Education Reductions in Correctional Facilities Threaten Public Safety, Oversight Body Warns
Decreases to learning programs within prisons are hindering inmates' work and training opportunities, eventually creating danger to public safety, according to a latest analysis from a prison oversight organization.
Cycle of Reoffending Connected to Lack of Training
Repeat offenders often create chaos in their communities due to the inability of correctional facilities to provide sufficient training and work programs that could help break the pattern of criminal behavior, the findings noted.
“I have significant concerns about the effect of inflation-adjusted education budget cuts on currently insufficient provision and about the lack of genuine appetite and ambition for progress that this signifies.”
Budget Reductions Threaten Rehabilitation Efforts
In spite of promises to improve access to learning, spending on frontline learning programs in prisons is being reduced by up to 50%, according to latest disclosures.
Although the overall training allocation has stayed unchanged, the expense of course contracts has soared, according to correctional administrators.

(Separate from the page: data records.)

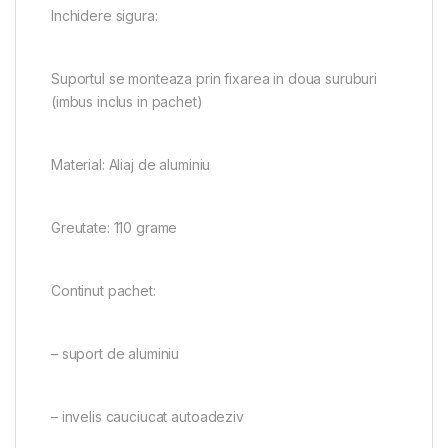
Inchidere sigura:
Suportul se monteaza prin fixarea in doua suruburi
(imbus inclus in pachet)
Material: Aliaj de aluminiu
Greutate: 110 grame
Continut pachet:
– suport de aluminiu
– invelis cauciucat autoadeziv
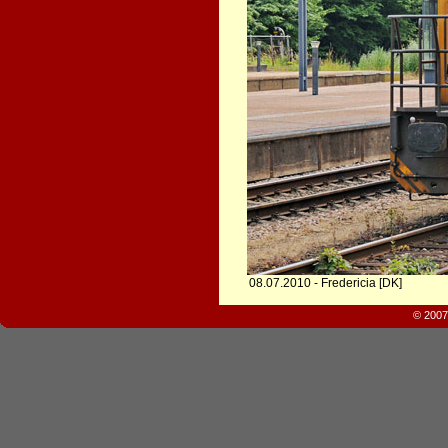
08.07.2010 - Fredericia [DK]
© 2007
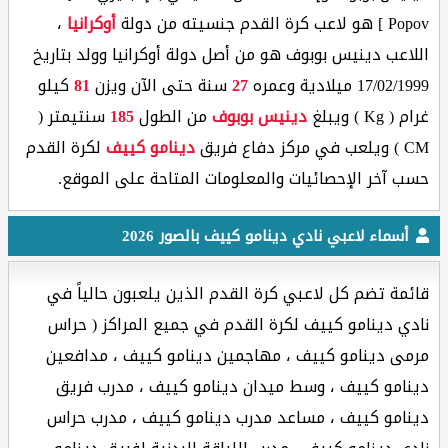
Popov ] هو لاعب كرة القدم جنسيته من دولة
أوكرانيا
،
اللاعب دينيس بوبوف هو من أصل دولة أوكرانيا وولد بتاريخ
17/02/1999 ميلادية وعمره
27
سنة حتى الآن ويزن
81
كيلو
غرام ( Kg ) ويبلغ
دينيس بوبوف
من الطول
185
سنتيمتر (
CM ) ويلعب في مركز دفاع فريق
دينامو كييف
لكرة القدم
حسب آخر الإحصائيات والمعلومات المتاحة على الموقع.
أسماء لاعبي نادي دينامو كييف بالصور 2026
قائمة تضم كل لاعبي كرة القدم الذين يلعبون حالياً في
نادي دينامو كييف لكرة القدم في جميع المراكز ( حراس
مرمى دينامو كييف ، مهاجمين دينامو كييف ، مدافعين
دينامو كييف ، وسط ميدان دينامو كييف ، مدرب فريق
دينامو كييف ، مساعد مدرب دينامو كييف ، مدرب حراس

- Only 31% of ex- prisoners are employed six months after leaving prison
- 94 of one hundred four inspected prisons were rated “inadequate” or “below standard” for meaningful activity
- Average attendance in training programs was just 67% in inspected prisons
Insufficient Conditions Hinder Reform
Overcrowding, a shortage of training space, machinery breakdowns, and aging facilities have compounded the problem, per the report.

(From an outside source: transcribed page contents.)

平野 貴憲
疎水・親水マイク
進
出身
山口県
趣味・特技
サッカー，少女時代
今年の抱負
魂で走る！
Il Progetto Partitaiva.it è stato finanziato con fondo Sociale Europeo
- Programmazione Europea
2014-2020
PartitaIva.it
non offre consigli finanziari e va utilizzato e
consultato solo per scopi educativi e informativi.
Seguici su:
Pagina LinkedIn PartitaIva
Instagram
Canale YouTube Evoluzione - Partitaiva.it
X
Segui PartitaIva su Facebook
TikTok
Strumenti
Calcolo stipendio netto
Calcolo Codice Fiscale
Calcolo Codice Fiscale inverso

Many prisoners remain for extended periods to be allocated an activity spot and are often assigned any is available, instead of training relevant to their career opportunities upon release.
Even when activities proceeded, full-time positions generally engaged inmates for just five hours per day, with many roles divided into part-time places to stretch limited resources more widely.
Official Response and Future Initiatives
The prison system has a responsibility to protect the public by making inmates less likely to reoffend when they are freed, but too often it is failing to meet this responsibility.
Top governors know that prisons, and ultimately our society, are safer if prisoners are meaningfully engaged, and that training, skill development and employment play a crucial role in motivating prisoners to change their behavior.
“We know that purposeful activity can help to enable safe and decent correctional facilities and have a transformative effect on recidivism rates.”
Unless leaders in the prison system take the provision of effective education and skill development more seriously, it is difficult to see how extremely high recidivism levels can be reduced.
The spending reductions are also likely to impede efforts to introduce a new reward-driven prison regime that would enable prisoners to gain reductions their sentence by completing employment, training and learning courses.